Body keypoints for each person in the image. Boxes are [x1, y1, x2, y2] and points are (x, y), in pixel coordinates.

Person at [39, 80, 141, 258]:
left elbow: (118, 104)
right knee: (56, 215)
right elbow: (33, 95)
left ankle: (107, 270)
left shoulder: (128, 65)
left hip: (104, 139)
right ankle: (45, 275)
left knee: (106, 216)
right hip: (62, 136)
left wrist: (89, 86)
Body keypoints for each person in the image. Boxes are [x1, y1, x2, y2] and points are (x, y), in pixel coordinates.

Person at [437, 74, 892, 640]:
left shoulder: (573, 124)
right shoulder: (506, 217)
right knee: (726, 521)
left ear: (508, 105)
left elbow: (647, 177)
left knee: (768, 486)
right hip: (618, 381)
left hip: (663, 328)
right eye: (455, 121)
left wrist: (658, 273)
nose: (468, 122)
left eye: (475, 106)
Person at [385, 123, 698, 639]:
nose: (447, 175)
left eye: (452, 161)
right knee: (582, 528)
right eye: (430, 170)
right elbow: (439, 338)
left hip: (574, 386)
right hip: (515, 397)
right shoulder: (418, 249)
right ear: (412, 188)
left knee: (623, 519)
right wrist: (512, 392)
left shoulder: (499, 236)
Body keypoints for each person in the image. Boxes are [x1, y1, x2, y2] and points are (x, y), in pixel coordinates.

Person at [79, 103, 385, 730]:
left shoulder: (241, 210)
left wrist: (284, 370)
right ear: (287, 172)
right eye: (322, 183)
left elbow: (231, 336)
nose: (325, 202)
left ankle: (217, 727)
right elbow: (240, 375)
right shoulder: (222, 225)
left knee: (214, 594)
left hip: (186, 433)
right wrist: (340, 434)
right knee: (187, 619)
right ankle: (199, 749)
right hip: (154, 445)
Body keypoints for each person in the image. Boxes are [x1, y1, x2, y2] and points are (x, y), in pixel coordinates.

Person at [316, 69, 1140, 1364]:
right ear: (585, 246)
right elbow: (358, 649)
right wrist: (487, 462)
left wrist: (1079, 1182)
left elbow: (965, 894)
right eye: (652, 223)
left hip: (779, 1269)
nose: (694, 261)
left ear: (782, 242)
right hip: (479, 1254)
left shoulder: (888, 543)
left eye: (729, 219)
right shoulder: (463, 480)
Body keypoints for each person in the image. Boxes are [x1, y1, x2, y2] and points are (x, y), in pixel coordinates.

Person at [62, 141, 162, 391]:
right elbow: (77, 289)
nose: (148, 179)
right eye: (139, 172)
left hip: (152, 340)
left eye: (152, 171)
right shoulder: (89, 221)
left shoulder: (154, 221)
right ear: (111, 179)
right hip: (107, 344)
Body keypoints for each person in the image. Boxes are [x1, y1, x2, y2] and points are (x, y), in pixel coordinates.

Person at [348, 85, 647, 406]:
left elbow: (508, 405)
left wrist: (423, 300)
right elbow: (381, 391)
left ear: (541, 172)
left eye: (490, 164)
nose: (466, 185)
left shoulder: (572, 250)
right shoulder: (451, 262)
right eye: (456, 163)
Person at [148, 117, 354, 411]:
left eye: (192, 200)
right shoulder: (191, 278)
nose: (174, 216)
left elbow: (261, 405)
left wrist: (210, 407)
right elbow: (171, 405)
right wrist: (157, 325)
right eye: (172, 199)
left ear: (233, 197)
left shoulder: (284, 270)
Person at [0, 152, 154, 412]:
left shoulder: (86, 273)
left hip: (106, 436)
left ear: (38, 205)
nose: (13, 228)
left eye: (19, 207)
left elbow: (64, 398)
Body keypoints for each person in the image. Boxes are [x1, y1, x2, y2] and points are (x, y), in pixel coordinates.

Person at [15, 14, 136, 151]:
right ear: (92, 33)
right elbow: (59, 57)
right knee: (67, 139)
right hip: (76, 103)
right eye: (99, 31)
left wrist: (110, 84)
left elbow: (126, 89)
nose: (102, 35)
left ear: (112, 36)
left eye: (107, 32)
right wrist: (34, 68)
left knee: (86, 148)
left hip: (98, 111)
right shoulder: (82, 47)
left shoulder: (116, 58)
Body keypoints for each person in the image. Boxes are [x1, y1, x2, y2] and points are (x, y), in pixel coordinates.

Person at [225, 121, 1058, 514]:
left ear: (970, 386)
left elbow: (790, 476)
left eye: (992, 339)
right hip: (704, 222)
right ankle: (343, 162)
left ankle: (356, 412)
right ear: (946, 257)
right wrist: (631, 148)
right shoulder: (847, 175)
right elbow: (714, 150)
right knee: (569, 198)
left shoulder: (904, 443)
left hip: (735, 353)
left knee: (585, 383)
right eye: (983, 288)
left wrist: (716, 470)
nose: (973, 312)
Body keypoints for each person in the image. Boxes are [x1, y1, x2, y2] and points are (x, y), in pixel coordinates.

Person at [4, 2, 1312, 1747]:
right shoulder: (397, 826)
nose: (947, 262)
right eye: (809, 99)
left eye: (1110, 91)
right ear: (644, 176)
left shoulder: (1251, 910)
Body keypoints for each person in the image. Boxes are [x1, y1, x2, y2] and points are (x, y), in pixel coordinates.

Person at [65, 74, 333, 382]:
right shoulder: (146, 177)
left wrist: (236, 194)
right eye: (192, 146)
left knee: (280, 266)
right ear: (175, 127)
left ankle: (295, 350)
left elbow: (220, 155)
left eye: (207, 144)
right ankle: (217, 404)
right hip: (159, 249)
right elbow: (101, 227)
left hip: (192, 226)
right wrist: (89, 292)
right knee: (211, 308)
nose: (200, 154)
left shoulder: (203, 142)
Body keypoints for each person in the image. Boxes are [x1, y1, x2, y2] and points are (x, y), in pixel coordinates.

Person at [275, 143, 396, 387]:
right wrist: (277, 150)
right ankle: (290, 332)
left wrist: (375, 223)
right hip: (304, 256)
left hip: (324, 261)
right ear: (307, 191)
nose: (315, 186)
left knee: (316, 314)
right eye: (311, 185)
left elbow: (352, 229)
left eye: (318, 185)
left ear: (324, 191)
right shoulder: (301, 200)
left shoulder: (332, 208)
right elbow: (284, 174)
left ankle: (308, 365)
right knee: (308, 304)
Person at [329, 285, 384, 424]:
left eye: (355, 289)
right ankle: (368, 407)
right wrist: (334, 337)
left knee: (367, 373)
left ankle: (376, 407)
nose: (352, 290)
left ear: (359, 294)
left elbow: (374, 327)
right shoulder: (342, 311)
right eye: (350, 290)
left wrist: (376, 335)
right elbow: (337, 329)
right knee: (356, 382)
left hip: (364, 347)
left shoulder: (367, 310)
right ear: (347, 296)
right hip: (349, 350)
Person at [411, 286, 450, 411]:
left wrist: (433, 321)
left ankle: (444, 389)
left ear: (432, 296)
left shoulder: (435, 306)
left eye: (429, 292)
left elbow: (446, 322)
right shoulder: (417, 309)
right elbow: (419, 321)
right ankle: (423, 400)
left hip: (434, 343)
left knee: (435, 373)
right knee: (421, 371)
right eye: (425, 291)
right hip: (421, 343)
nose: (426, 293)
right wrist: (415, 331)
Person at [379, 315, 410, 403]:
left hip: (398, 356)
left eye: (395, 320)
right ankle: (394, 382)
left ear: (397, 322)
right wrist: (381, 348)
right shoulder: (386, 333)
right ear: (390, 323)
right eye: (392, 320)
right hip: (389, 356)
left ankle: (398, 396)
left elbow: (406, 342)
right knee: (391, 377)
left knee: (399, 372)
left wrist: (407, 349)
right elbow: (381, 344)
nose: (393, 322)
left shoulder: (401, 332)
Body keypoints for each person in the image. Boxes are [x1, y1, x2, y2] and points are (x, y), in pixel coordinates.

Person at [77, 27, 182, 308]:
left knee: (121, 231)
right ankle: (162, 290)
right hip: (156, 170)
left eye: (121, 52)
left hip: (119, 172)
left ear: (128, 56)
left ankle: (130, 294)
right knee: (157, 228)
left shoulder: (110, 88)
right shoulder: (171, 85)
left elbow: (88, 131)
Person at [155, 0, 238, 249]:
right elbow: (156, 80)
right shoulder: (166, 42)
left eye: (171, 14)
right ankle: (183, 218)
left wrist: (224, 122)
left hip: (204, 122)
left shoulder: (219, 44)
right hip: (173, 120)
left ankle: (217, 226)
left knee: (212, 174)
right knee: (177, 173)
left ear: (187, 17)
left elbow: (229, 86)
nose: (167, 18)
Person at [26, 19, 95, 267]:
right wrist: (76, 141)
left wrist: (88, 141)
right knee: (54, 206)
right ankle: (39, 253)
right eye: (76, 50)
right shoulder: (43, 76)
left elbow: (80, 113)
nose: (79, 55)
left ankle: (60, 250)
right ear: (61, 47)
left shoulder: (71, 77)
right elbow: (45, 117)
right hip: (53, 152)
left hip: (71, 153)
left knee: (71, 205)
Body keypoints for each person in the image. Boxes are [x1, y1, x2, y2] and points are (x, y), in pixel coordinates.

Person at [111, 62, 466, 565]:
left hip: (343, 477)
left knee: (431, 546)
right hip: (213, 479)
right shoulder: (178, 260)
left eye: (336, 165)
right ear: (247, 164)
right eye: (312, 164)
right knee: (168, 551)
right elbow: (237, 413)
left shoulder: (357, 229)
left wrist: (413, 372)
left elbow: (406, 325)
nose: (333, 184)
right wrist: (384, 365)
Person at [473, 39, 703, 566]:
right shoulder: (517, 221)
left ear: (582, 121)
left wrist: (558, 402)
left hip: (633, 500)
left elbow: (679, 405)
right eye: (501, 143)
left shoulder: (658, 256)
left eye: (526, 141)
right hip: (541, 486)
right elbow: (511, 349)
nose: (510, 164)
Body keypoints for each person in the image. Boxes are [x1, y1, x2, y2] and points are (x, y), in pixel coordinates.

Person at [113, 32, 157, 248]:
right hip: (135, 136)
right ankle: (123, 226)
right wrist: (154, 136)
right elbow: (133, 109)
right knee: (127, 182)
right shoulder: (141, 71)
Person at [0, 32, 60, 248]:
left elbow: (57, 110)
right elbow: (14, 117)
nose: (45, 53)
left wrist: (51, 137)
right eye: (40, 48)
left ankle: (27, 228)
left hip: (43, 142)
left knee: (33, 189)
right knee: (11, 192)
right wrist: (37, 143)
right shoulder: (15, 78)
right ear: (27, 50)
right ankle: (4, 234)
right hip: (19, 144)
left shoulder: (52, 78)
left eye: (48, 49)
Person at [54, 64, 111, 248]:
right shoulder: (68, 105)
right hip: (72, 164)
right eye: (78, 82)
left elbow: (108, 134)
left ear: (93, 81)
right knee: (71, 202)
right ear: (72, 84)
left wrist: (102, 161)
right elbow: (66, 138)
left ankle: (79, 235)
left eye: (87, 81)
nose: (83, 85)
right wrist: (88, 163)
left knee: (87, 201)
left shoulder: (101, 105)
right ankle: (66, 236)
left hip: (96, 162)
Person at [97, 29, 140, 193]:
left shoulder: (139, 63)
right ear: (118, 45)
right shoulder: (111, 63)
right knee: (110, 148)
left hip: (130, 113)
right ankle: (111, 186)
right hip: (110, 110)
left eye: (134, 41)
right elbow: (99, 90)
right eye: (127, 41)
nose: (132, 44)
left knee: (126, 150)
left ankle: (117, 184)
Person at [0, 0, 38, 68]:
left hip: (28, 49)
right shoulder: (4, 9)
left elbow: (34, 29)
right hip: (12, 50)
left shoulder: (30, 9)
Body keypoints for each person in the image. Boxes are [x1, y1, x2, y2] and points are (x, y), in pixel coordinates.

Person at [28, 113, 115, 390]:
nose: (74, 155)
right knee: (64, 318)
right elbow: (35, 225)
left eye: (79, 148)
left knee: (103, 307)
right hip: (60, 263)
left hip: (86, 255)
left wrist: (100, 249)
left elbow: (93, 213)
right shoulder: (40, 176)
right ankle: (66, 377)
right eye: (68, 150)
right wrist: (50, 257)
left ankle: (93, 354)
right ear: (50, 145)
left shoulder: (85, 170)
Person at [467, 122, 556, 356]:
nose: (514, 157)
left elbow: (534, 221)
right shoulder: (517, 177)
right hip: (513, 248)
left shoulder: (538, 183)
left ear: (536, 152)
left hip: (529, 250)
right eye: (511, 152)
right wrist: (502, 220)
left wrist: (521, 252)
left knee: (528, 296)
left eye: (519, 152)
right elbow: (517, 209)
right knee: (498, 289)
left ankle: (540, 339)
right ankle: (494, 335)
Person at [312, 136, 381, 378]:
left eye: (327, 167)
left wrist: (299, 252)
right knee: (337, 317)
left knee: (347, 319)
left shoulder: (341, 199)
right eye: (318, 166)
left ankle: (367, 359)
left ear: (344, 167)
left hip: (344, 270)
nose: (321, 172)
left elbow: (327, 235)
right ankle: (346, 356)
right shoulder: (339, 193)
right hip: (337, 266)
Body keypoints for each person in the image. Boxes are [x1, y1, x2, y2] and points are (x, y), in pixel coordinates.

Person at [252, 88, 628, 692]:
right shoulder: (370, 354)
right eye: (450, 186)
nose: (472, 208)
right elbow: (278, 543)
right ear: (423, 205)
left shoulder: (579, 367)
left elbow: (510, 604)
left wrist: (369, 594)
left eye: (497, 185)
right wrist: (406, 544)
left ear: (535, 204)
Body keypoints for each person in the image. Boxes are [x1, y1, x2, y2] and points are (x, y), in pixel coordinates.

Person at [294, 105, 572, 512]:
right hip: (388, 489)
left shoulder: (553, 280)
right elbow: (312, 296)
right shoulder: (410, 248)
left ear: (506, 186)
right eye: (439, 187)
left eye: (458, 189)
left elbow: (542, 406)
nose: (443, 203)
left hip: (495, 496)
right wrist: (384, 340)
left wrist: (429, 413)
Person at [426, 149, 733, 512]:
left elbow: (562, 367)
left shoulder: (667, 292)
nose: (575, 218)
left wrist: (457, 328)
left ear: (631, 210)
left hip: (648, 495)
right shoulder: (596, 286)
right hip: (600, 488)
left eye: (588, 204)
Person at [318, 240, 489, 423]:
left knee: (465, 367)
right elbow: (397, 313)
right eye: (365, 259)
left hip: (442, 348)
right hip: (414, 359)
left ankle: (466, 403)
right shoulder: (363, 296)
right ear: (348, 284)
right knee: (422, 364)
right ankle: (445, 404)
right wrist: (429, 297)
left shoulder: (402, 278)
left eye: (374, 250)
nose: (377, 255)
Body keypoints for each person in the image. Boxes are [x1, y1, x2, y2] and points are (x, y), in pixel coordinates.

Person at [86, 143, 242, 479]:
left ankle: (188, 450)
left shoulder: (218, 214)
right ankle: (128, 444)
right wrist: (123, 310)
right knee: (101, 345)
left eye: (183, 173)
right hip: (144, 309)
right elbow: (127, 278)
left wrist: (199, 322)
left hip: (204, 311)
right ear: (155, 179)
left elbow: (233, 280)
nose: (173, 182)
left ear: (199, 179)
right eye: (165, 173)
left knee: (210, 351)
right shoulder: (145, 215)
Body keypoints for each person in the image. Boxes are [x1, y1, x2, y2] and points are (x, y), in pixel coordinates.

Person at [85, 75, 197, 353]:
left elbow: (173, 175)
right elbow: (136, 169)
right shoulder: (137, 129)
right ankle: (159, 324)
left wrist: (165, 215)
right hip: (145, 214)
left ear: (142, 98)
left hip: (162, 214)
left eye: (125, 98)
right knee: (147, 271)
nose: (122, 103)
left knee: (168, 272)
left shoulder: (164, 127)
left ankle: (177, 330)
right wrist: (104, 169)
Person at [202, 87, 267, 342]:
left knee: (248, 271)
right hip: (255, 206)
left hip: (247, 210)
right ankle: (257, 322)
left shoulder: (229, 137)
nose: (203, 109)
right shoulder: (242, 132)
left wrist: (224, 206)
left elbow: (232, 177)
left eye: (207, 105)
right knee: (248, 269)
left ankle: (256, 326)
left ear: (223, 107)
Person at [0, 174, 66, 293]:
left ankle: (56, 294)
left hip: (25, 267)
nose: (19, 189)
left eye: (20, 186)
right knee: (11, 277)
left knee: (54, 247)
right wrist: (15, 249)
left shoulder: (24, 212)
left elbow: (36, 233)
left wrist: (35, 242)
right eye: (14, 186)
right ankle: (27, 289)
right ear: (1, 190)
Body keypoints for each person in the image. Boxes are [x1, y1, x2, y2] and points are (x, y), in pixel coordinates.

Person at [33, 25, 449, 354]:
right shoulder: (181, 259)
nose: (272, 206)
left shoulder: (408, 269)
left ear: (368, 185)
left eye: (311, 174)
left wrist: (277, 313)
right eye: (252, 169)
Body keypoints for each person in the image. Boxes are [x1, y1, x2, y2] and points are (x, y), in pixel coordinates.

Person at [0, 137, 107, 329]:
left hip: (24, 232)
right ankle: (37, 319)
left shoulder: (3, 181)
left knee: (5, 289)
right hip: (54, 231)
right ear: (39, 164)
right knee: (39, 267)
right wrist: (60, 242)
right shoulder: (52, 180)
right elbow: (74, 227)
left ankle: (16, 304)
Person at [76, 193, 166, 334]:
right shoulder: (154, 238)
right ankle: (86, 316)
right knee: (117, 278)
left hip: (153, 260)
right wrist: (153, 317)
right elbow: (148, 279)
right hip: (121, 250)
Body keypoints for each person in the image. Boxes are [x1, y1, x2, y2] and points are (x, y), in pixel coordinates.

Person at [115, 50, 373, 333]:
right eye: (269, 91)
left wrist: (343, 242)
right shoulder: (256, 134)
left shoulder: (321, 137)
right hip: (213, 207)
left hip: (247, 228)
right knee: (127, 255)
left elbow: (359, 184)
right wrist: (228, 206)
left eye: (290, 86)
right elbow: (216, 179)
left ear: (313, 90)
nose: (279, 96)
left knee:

####

» Action item:
Take the lines from the start of the records through the line holding "right hip: (62, 136)", both included, and please print them exactly, with nothing else.

» Answer box:
Body keypoints for each person in the image. Boxes are [x1, y1, x2, y2] and points are (x, y), in pixel coordinates.

Person at [39, 80, 141, 258]:
left elbow: (118, 104)
right knee: (56, 215)
right elbow: (33, 95)
left ankle: (107, 270)
left shoulder: (128, 65)
left hip: (104, 139)
right ankle: (45, 275)
left knee: (106, 216)
right hip: (62, 136)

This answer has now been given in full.